■ Task inputs
»»

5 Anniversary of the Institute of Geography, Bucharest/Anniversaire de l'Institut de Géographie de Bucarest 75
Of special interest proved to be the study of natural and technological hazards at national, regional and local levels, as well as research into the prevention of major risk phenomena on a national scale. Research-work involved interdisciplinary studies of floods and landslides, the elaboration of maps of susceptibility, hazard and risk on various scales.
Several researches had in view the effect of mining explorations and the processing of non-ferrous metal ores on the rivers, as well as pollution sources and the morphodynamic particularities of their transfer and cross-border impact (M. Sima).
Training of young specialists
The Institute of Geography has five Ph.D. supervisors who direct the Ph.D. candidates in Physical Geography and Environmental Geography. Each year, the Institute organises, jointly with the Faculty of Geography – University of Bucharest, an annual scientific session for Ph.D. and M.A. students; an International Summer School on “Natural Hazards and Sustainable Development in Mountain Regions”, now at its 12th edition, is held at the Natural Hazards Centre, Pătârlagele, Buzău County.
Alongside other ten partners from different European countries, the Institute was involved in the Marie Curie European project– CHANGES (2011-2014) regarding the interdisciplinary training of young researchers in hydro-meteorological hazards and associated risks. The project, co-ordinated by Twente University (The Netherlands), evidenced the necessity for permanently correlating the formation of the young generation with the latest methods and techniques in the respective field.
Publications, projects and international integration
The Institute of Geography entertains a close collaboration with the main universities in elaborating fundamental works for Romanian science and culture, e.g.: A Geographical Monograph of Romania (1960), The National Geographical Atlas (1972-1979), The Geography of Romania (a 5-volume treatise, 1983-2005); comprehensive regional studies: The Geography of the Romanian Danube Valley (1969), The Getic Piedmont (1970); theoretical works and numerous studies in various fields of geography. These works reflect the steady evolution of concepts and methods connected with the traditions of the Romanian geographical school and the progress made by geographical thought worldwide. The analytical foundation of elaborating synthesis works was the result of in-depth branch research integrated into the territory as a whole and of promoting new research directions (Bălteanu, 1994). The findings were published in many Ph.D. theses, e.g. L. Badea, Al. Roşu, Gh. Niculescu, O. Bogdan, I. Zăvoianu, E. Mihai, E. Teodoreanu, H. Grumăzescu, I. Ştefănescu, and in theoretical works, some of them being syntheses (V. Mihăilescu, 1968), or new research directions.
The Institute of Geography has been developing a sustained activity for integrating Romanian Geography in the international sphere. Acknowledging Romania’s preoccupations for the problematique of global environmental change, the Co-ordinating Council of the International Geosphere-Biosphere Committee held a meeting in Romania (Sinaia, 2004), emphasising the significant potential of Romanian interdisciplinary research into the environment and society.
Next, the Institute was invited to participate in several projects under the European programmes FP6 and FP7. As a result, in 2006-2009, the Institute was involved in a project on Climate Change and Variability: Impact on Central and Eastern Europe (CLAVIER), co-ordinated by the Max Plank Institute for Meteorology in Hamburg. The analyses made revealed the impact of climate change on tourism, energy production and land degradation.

««

Reproduce exactly the line bearing "The Institute of Geography has been" and all the lines that come after it in the records above; add nothing.

■ Task output
The Institute of Geography has been developing a sustained activity for integrating Romanian Geography in the international sphere. Acknowledging Romania’s preoccupations for the problematique of global environmental change, the Co-ordinating Council of the International Geosphere-Biosphere Committee held a meeting in Romania (Sinaia, 2004), emphasising the significant potential of Romanian interdisciplinary research into the environment and society.
Next, the Institute was invited to participate in several projects under the European programmes FP6 and FP7. As a result, in 2006-2009, the Institute was involved in a project on Climate Change and Variability: Impact on Central and Eastern Europe (CLAVIER), co-ordinated by the Max Plank Institute for Meteorology in Hamburg. The analyses made revealed the impact of climate change on tourism, energy production and land degradation.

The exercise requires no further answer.